The choice of which type to use is largely dependent on your use case, whether you prefer accuracy or speed.
- Where accuracy is preferred over speed, Cylindrical Surface and Mesh Surface provide accurate source-surface and depth computations. Generally Cylindrical Surface is recommended over Mesh Surface.
- In the case of beam commissioning or water-tank doses, Plane Surface is recommended.
- Where speed is preferred, consider using Linear Surface
- For specialised setups, it may be best to implement a custom external surface.
Plane Surface
A simple plane surface (PlaneSurface
), positioned at a constant source-surface distance along the central beam axis with normal pointed towards the source. Construct by supplying a source-surface distance, e.g. 800mm:
surf = PlaneSurface(800.)
This surface is best used in two scenarios:
- The external surface is a box and the source does not rotate. This setup is common in beam commissioning, where dose in computed in a water tank.
- Accuracy is less important than speed: this method computes source-surface distance or depth much faster than other methods.
Cylindrical Surface
The CylindricalSurface
stores the external surface on a cylindrical-polar grid. This coordinate system is aligned to the IEC Fixed coordinate system, defined by the following convention:
rho
: radial distance from the IEC fixed y axis.y
: axial position along the IEC fixed y axis.ϕ
: azimuthal position, equivalent to the gantry angle.
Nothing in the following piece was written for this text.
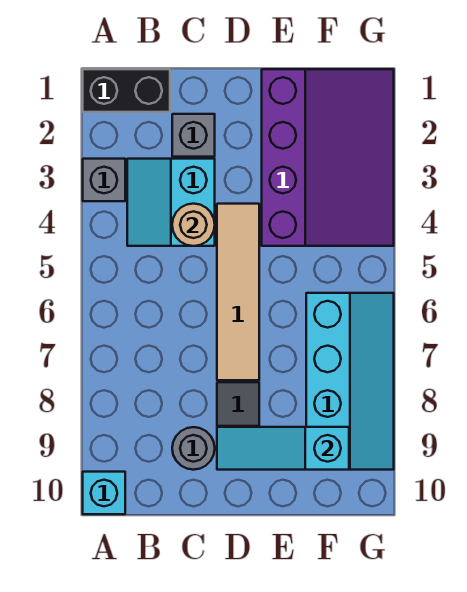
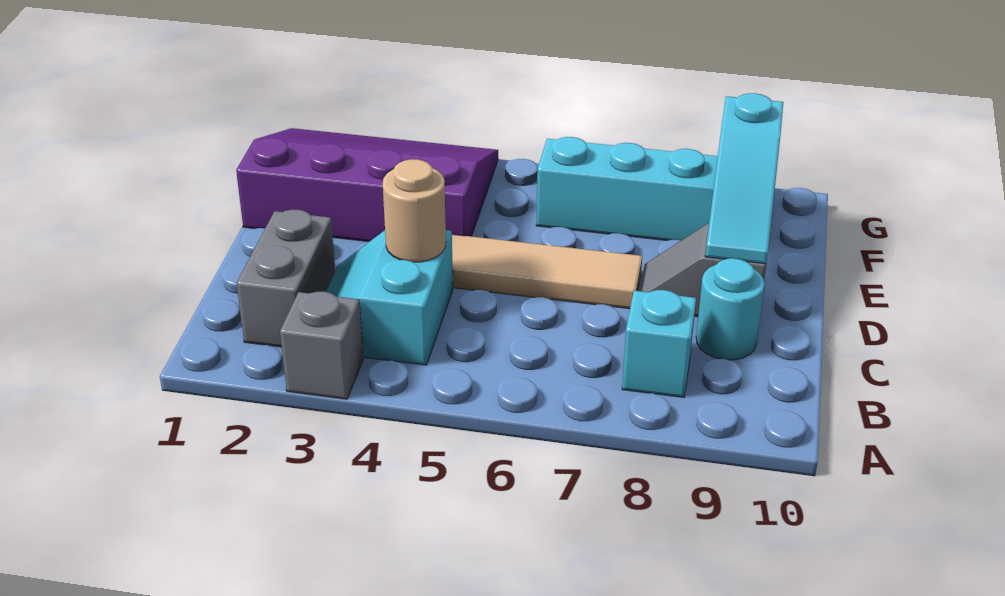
black 1x2 brick [83,69,170,112] -> none
cyan 1x1 brick [83,472,125,514] -> cyan 1x1 brick moved to [622,290,696,397]
cyan 2x2 slope [127,159,215,246] -> cyan 2x2 slope turned to [326,230,453,365]
grey 1x1 brick [172,114,215,157] -> grey 1x2 brick [237,209,335,347]
grey 1x1 round brick [172,427,215,470] -> cyan 1x1 round brick [696,258,765,360]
This a faster way of computing mesh intersections, recommended over using a Mesh Surface.
CylindricalSurface
can be constructed by directly supplying the cylindrical-polar surface: y
, ϕ
and rho
,
ϕ = 0:deg2rad(2.):2π
y = -100.:2.:100.
rho = @. (80+20*sin(ϕ))*(1-(y'/200)^2)
surf = CylindricalSurface(ϕ, y, rho)
CylindricalSurface
can also be constructed using a mesh,
mesh = load_structure_from_ply("path/to/stl-or-ply")
surf = CylindricalSurface(mesh, Δy)
In this example, the bounds in the y
direction will encompass the whole mesh with spacing of Δy
. The axial y
axis can be provided instead of a spacing, allowing finer control of the extent of the surface. See CylindricalSurface
for further details.
CylindricalSurface
assumes the mesh can be well defined in a cylindrical-polar coordinate system. It is up to the user to ensure this, which may require rotating the mesh such. See Coordinate Transformations for more information on rotating meshes.
CylindricalSurface
can be written to the VTK file format for visualisation:
write_vtk("surface", surf)
Mesh Surface
The MeshSurface
is defined by a 3D mesh provided by the user.
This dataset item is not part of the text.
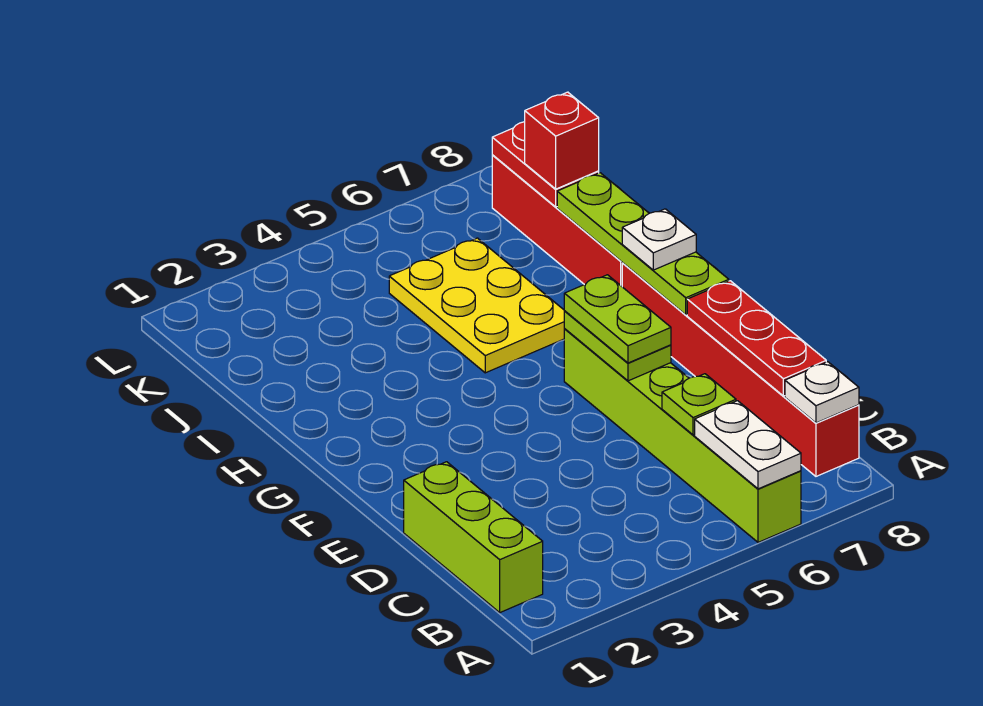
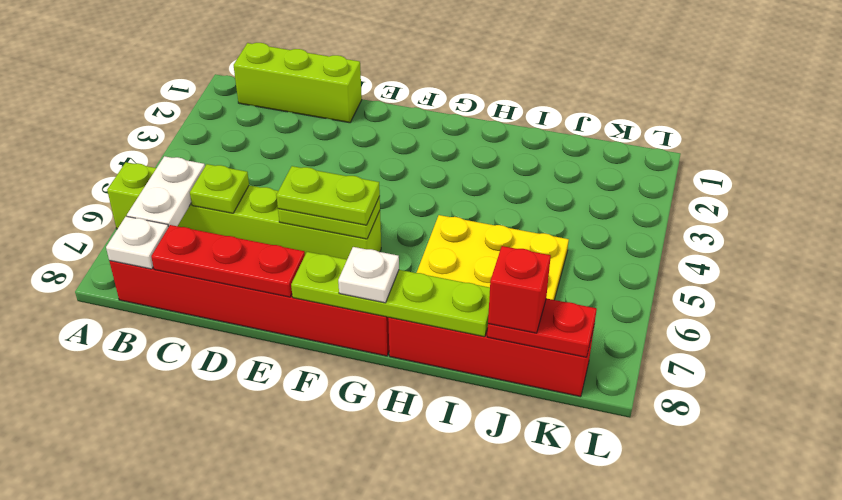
white 1x2 plate [695,401,801,489] -> white 1x2 plate turned to [127,156,205,227]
This surface can be constructed by supplying a mesh:
mesh = load_structure_from_ply("path/to/stl-or-ply")
surf = MeshSurface(mesh)
This is considered a slow method - the ray-tracing method is inefficient as it iterates through every face in the mesh (see Roentgen.intersect_mesh
) - and should only be used if the mesh is small, computation time is not important, or a better surface is not available. A better alternative would be to create an Cylindrical Surface.
MeshSurface
can be written to the VTK file format for visualisation:
write_vtk("surface", surf)
Linear Surface
LinearSurface
is a linear approximation to a general surface. It computes a set of planes normal to a general surface at the intersection of the line between the iso-center and source positions.
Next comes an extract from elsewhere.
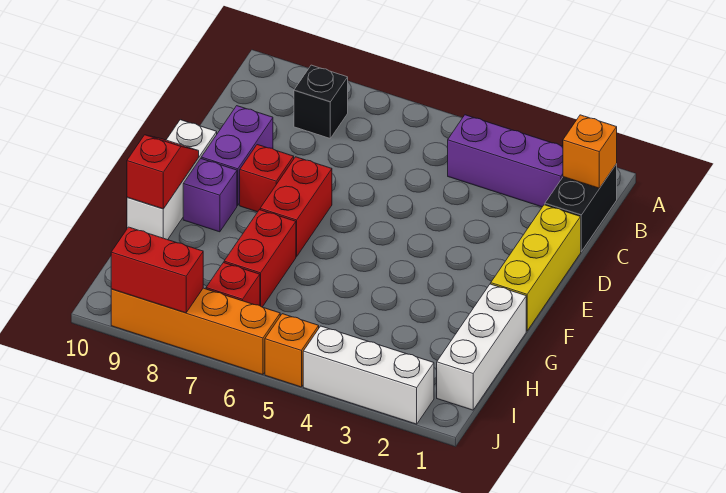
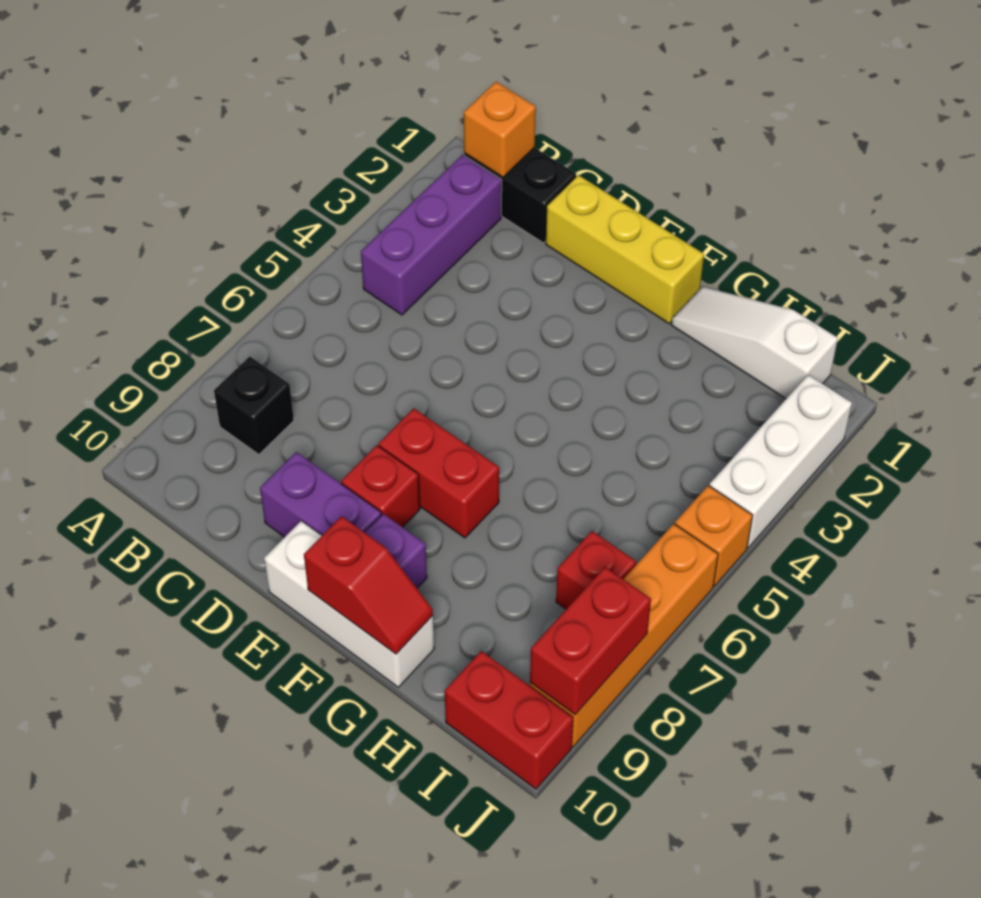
red 1x2 slope [127,135,199,209] -> red 1x2 slope turned to [304,516,433,654]
white 1x3 brick [437,284,526,410] -> white 1x3 slope [671,287,838,399]
red 1x2 brick [224,210,296,307] -> red 1x2 brick moved to [445,651,573,789]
It is recommended to construct from a mesh,
mesh = load_structure_from_ply("path/to/stl-or-ply")
surf = LinearSurface(mesh)
where it computes the plane position and normal for each degree of gantry angle. See LinearSurface
for further details.
Constant Surface
A constant surface (ConstantSurface
) returns constant source-surface distance. Depth is computed as the distance from point to source minus the source-surface distance. Generally only used for testing purposes.